Watched a video maybe sometime last summer about making fondant potatoes.  I’ve since Googled several different recipes and sort of winged these tonight.  I loosely followed what other recipes said, but wasn’t very good about sticking to any one of them.

Started with Yukon gold potatoes (recipes always called for russets, but whatever).  Peeled them and them in half.  Cut the ends off and was left w/ some sort of like mesa shaped things.  Normally the recipes call for turning them into more of a straight up cylinder shape.  Not concerned.  At that point, put them in water to sort of wash some of the starch away.  Maybe 40 min.  Then dried them off and put some salt and pepper on them.  








Next I got some avocado oil heated up over like medium high heat in a cast iron skillet and put the potatoes in and let them cook for about 7 minutes.  After that, I flipped them over and added a little more than a stick of butter, some rosemary (out of a jar, I didn’t have any fresh on hand), some crushed garlic cloves, a little Badia Complete, some garlic powder...I think that was it.  Once the butter started to sort of brown, I poured in a cup of chicken broth and put the entire thing into a 400º oven.

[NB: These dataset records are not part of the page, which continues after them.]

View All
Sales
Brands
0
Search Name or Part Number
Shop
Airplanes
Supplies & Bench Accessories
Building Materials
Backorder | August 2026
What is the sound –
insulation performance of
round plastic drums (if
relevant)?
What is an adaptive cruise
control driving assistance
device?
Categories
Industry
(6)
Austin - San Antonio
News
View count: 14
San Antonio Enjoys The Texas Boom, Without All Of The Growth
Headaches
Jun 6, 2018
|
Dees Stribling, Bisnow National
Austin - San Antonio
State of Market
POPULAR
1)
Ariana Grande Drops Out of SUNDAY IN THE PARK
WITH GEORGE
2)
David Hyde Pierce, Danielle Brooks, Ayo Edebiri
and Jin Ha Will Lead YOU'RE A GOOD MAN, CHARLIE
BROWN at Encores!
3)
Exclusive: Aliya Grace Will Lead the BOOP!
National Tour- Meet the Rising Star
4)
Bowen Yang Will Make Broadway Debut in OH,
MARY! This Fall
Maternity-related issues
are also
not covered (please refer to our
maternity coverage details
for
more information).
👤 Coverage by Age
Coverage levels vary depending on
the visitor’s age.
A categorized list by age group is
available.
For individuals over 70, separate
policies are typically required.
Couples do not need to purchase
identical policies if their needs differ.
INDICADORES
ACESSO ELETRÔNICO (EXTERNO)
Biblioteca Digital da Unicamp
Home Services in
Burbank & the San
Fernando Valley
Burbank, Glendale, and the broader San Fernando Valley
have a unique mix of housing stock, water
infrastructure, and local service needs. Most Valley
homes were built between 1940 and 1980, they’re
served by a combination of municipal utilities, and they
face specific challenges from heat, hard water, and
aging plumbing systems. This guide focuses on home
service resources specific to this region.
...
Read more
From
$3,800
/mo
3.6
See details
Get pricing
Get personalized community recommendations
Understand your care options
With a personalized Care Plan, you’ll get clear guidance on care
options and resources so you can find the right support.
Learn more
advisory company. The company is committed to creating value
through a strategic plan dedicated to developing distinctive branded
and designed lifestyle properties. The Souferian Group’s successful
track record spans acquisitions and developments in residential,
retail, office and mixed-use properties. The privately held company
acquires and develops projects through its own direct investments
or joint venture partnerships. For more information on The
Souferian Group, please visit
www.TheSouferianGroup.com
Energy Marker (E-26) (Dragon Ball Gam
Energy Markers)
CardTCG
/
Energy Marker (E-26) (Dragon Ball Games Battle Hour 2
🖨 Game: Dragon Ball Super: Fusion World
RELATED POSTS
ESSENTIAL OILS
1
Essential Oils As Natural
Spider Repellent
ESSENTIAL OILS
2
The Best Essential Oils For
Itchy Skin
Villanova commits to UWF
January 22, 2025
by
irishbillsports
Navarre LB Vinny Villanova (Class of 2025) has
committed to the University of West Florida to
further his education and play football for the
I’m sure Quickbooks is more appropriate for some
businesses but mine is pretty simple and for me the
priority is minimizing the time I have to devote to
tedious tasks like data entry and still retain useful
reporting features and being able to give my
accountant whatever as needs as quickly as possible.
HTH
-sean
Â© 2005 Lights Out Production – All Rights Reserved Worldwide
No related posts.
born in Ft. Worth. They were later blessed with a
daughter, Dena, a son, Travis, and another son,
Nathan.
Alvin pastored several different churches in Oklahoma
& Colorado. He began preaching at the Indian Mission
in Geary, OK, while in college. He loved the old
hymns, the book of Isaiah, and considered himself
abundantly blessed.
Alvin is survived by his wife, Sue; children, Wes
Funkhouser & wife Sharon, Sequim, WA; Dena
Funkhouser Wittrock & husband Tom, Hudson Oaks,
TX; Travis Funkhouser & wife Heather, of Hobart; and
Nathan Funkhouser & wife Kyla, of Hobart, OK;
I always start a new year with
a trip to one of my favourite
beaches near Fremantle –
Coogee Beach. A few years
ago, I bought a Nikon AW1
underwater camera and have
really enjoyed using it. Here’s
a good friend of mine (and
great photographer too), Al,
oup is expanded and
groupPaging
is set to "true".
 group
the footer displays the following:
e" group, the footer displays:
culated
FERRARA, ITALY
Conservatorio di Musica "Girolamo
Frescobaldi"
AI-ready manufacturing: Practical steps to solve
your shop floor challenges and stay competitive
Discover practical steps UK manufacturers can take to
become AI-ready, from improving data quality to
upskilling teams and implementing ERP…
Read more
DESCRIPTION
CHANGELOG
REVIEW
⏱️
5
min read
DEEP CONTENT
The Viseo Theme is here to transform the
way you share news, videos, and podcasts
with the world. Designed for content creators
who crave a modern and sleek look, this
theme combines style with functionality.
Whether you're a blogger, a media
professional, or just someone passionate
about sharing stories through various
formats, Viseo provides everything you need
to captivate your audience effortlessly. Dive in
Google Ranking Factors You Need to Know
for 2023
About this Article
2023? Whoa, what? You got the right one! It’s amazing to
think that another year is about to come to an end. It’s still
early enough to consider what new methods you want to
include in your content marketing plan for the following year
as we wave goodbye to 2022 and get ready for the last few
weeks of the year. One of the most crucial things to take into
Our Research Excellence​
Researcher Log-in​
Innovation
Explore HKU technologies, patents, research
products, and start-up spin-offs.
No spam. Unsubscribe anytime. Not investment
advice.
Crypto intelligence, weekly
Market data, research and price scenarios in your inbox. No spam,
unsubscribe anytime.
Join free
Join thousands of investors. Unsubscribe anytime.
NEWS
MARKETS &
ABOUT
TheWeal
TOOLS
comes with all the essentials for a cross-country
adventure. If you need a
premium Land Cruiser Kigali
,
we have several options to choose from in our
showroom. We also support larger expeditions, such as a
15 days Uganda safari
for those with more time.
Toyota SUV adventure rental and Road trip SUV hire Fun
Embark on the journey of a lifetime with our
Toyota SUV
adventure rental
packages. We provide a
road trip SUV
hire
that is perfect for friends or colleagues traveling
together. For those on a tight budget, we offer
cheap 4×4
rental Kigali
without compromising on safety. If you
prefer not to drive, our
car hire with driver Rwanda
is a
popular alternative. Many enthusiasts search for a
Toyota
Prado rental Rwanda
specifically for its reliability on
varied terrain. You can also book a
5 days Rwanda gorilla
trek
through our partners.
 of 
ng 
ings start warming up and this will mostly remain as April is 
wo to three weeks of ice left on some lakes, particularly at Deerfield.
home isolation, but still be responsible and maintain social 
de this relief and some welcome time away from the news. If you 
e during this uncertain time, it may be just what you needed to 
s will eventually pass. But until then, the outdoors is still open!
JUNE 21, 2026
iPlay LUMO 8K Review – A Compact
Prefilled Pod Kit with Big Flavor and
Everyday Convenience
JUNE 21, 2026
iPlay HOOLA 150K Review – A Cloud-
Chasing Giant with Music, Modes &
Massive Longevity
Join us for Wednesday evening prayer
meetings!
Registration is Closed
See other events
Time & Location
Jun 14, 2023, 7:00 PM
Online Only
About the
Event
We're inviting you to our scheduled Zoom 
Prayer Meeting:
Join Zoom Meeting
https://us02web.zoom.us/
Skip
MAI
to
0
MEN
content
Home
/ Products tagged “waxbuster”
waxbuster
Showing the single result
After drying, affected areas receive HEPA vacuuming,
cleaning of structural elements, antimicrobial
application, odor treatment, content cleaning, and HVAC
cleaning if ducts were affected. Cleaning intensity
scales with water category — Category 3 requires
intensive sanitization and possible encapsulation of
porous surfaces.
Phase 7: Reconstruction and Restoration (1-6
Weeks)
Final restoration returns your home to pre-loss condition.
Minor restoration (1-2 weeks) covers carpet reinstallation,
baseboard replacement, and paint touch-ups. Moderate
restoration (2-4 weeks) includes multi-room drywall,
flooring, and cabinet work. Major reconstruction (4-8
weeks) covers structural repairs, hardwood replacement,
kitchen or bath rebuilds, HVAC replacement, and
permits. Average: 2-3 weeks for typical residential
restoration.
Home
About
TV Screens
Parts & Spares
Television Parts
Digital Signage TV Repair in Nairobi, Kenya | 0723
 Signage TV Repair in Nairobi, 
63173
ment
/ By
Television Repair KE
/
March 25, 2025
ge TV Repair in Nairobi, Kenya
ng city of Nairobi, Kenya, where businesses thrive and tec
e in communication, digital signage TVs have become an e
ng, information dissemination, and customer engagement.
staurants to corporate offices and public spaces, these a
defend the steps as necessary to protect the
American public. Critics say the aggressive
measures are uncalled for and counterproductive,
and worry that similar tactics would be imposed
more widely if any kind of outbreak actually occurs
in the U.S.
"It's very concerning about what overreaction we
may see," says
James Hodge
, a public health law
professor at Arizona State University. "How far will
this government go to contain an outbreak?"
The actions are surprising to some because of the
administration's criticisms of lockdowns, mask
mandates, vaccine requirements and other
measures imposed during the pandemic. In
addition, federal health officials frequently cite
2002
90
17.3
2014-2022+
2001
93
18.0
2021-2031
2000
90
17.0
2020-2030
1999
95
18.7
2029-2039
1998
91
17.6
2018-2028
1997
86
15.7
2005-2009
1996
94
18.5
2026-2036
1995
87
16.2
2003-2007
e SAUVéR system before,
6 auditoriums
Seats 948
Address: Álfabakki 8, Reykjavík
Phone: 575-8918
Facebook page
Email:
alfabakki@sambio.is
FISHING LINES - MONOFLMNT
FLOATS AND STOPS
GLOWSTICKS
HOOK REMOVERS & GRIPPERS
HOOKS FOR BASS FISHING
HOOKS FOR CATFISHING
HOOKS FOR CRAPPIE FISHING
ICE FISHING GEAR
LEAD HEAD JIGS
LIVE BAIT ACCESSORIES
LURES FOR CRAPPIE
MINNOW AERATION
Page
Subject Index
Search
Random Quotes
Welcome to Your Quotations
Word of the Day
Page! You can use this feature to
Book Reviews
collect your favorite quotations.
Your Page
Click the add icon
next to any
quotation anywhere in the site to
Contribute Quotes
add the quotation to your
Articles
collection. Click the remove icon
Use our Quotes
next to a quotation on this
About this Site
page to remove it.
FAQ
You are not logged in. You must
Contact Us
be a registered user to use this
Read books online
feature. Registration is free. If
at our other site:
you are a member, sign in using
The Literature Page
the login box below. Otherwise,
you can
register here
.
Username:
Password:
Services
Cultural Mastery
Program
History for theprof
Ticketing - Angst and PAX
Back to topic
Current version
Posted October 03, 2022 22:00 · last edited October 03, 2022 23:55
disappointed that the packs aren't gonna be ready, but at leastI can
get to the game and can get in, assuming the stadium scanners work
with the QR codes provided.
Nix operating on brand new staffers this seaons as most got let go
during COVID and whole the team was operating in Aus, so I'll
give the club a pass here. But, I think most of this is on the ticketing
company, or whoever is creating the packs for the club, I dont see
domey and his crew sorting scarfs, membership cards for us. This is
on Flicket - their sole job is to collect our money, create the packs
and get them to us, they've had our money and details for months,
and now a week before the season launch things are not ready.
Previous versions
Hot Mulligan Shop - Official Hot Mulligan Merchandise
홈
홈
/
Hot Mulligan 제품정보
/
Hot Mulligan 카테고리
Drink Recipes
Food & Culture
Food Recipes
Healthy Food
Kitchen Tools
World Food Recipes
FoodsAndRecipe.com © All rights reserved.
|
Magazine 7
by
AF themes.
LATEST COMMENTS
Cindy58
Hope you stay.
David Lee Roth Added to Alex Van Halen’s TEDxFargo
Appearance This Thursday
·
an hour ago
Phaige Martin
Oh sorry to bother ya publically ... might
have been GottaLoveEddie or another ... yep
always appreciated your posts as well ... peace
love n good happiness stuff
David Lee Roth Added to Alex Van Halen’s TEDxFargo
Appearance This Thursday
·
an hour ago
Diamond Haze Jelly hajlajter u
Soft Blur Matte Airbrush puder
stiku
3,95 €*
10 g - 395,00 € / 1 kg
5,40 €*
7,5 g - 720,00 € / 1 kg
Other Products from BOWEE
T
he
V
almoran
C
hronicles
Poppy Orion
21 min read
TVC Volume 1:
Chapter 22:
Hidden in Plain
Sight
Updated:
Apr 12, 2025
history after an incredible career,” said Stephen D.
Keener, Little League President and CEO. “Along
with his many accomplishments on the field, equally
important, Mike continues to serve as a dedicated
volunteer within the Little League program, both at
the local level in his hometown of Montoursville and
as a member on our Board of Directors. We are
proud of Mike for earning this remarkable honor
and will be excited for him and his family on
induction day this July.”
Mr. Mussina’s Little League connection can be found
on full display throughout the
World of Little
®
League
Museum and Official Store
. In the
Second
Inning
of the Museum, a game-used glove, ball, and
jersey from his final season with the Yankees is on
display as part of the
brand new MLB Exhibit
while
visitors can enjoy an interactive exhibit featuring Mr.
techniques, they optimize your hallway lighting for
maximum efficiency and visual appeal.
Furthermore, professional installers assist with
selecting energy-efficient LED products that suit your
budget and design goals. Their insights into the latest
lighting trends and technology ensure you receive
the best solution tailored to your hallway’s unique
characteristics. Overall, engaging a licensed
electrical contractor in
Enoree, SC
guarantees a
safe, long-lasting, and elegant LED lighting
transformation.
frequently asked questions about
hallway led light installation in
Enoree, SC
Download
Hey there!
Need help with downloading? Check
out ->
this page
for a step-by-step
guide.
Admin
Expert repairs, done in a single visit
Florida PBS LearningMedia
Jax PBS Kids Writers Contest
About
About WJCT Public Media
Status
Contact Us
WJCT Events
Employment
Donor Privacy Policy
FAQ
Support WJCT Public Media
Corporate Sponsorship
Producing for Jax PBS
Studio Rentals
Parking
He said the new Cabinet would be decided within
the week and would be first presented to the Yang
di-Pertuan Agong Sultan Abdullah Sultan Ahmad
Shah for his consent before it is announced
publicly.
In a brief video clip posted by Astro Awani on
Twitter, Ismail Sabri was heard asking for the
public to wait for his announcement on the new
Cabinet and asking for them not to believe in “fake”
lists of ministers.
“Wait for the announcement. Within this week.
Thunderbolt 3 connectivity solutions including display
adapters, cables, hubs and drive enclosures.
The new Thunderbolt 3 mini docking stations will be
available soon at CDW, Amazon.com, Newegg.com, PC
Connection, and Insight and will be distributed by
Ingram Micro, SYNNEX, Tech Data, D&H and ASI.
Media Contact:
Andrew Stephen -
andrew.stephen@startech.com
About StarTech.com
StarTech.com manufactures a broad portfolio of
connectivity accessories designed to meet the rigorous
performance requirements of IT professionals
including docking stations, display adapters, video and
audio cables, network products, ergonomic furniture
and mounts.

Pulled them out after about 1/2 an hour.







Turned out super good.  Nice and crispy on the ends and soft in the center.   If I wanted to create some of these to look better I think I could, but I’m not sure they could have tasted any better.


----------



## TNJAKE (Mar 14, 2020)

Nice taters


----------



## BuckeyeSteve (Mar 14, 2020)

Wow, those sound like they will really be good.  I’m bookmarking this one.


----------



## one eyed jack (Mar 14, 2020)

Fine looking plate.  Hard to beat a good tater.


----------



## Brokenhandle (Mar 14, 2020)

Looks good! I'd sure clean that plate

Ryan


----------



## Glock9x19 (Mar 14, 2020)

TNJAKE said:


> Nice taters





BuckeyeSteve said:


> Wow, those sound like they will really be good.  I’m bookmarking this one.





one eyed jack said:


> Fine looking plate.  Hard to beat a good tater.





Brokenhandle said:


> Looks good! I'd sure clean that plate
> 
> Ryan




Thanks, all!


----------



## chilerelleno (Mar 14, 2020)

Looks great, yummy looking taters,
I'll have to try those for sure.
LIKE!


----------



## olecrosseyes (Mar 14, 2020)

We do baby yukon golds and par boil em. let them cool a bit and pull the skins off then brown them in butter. Serve with porcupine meatballs. One of momma's favorite dinners. Lots of time spent on it tho.


----------



## olecrosseyes (Mar 14, 2020)

Thanks Brokenhandle, do you do yours that way some of the time?


----------



## SmokinEdge (Mar 14, 2020)

Nice looking spuds.


----------



## Brokenhandle (Mar 14, 2020)

olecrosseyes said:


> Thanks Brokenhandle, do you do yours that way some of the time?


Never tried it that way, but liked the idea! Plus if that's the way mama likes it well how can you not

Ryan


----------



## xray (Mar 15, 2020)

They look great, I always wanted to try them.


----------



## olecrosseyes (Mar 16, 2020)

Brokenhandle said:


> Never tried it that way, but liked the idea! Plus if that's the way mama likes it well how can you not
> 
> Ryan


I'll have to grab a pic next time we have these. They are carefully browned all over in butter and herbs!


----------